Tuesday, January 26, 2010

Experience Management. A new appreciation for nonprofit marketing.

In my others posts "Why do people hate marketers?" and "What do marketers really do?" I discuss the abuse and misuse of the word "marketing." Every organization and corporation partakes in marketing although some do not like to think they do. The nonprofit sector is one of the industries that has a strong aversion to the idea of marketing, because, as I explained, there is alot of confusion about what marketing really is. The American Marketing Association (AMA) defines marketing as an organizational function and set of processes for creating, communicating, and delivering value and managing customers in a manner that creates benefits for stakeholders and community. Based on this definition of marketing, it's easy to understand why most nonprofits do not think marketing is relevant to them, after all, most don't have customers per se, nonprofits aren't concerned with creating value for their investors, and benefitting the community is their primary mission, not a bi-product or means to an end.

Let's ignore the word marketing and the AMA definition for now and focus instead on the tasks and requisite skill set of a new professional we'll call the Experience Manager. This Experience Manager is responsible for designing, executing, and optimizing consistent constituent experiences. Constituents is an umbrella term we use to refer to every one whose behavior we want to influence including donors, volunteers, sponsors, and customers. Experiences refers to the processes these various constituents follow to make their decisions to volunteer, donate, sponsor, and purchase merchandise or memberships. These concurrent processes are different because our goal for each constituent is different.

Managing these experiences is important because they shape consumer's perception of the organization, also know as brand. When constituents have consistently rewarding experiences with an organization, the positive perception of that organization grows. The brand becomes strong. Inconsistent or consistently poor experiences contribute to the negative perception of an organization and a weak brand. In other words, brand is the result of consistent experiences - good or bad. We can create brand identity (or recognition) by using the same logo, colors, jingle, and tagline, and we can build brand awareness through effective advertising and celebrity endorsements, but brand strength is not something we can create. Brand strength is something that is earned though the execution of consistently rewarding experiences.
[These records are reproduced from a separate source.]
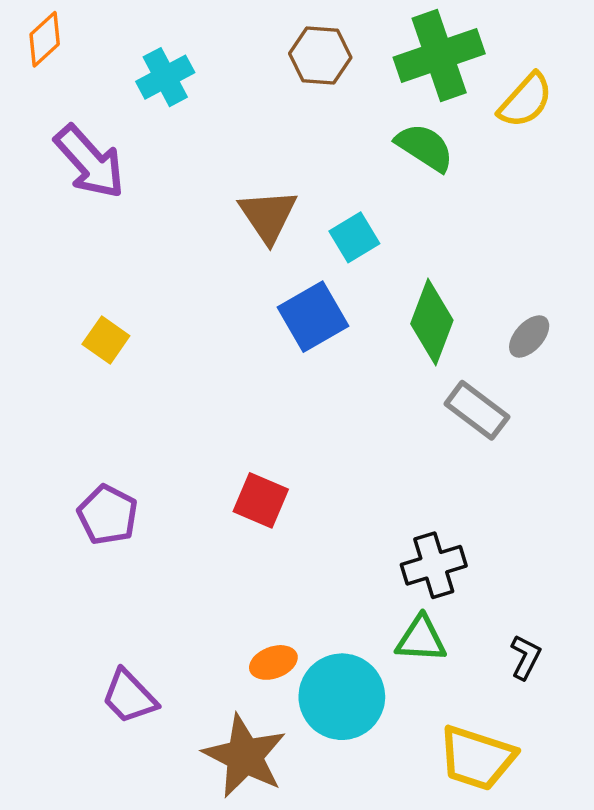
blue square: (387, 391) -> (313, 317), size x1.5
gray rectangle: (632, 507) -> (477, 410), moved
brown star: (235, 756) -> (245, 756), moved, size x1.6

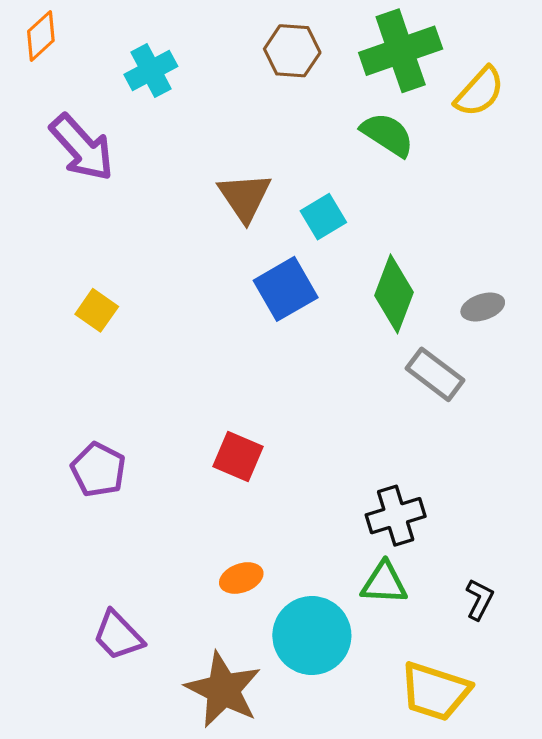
gray ellipse: (529, 336) -> (483, 307), turned 30
orange ellipse: (273, 662) -> (241, 578), moved

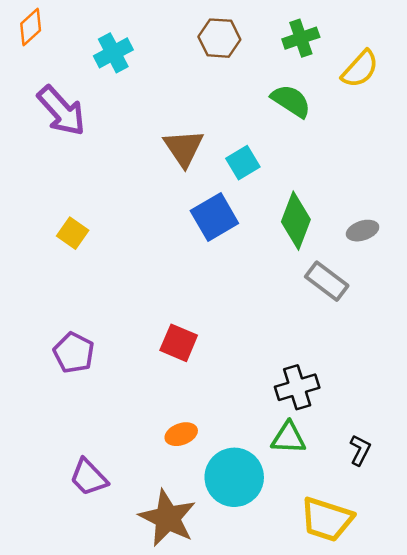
green cross: (401, 51) -> (301, 38), size x0.6

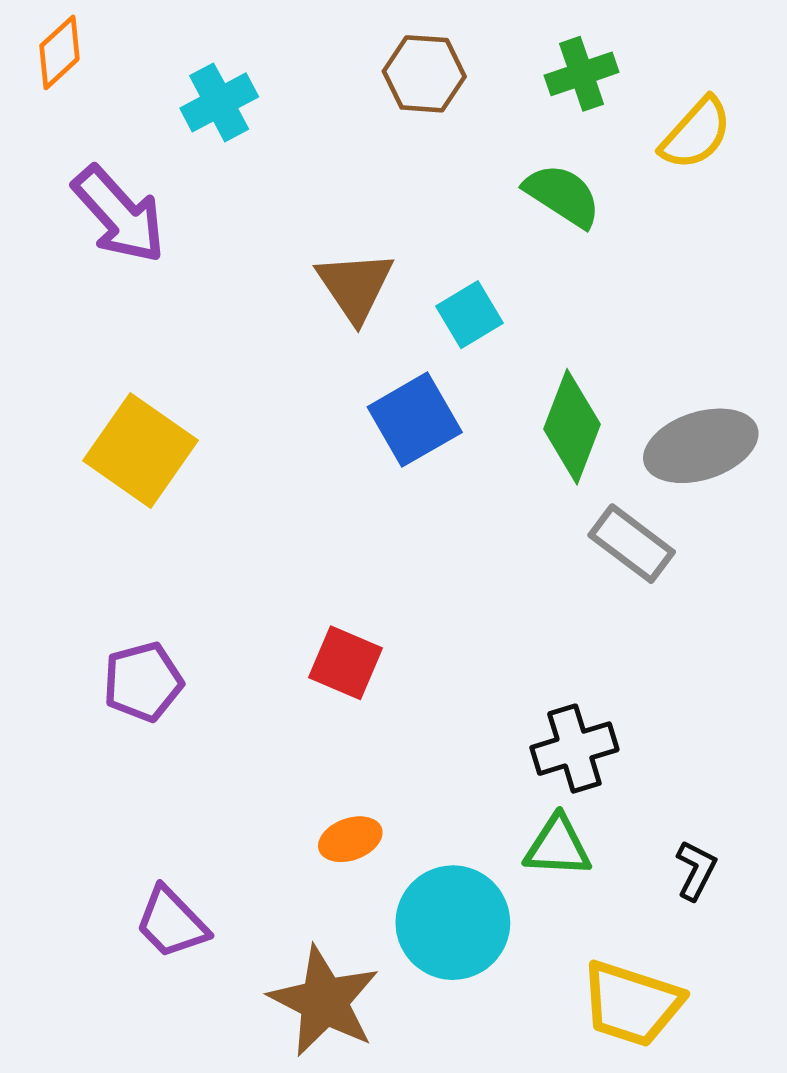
gray ellipse: (363, 231) -> (701, 446), size x1.8
yellow square: (73, 233) -> (141, 451), size x1.8
purple pentagon: (74, 353) -> (143, 682), turned 30

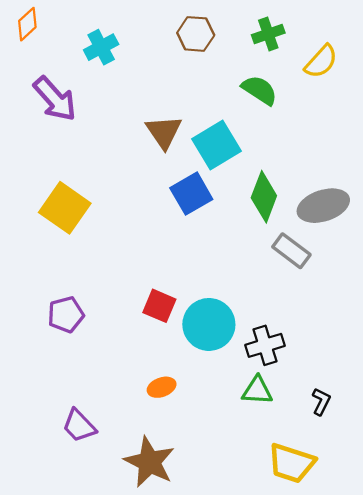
cyan square: (470, 315) -> (217, 145), size x1.6
cyan circle: (453, 923) -> (209, 324), moved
So, this new Experience Manager we introduced above is responsible for identifying constituents and then designing, executing, and optimizing their experiences.
  • Designing experiences involves mapping out a step-by-step process for converting target constituents into brand ambassadors. This conversion process is complex, time-consuming, and expensive. It requires an understanding of research methodologies, psychology, economics, pop culture, accounting, art and media.
  • Executing experiences involves procuring the resources required to support the intended experience. Successful execution requires planning, project management, procurement, logistics, communication, leadership, and collaboration skills.
  • Optimizing experiences involves tracking and analyzing constituent behavior to identify success and failure points. This requires an understanding of technology, analytics, statistics, and accounting.
To what end is the Experience Manager engaged in these activities? Building brand strength is one goal, albeit an intermediate objective or a means to the end. Another word for brand strength is trust. Trust is certainly something every nonprofit organization is keen on building, because trust is a precondition for loyalty. Fund-raising executives, program managers, and membership directors all rely on constituent trust to procure donations, recruit volunteers, and grow revenue. If they acted independently of each other, the experiences they would deliver would be expensive and incomplete. It would be difficult turning a volunteer into a donor and turning a customer into a volunteer. The hand-offs would be clumbsy, untimely, and probably improvised.

The Experience Manager is responsible for designing, executing, and optimizing consistent experiences in order to build trust with constituents so that the organization can maximize its relationships with them. Naturally, because we're dealing with charitable organizations, the Experience Manager performs these activities in a manner that is socially responsible and beneficial. Now, simply replace the fictitious title Experience Manager with the real title Nonprofit Marketer.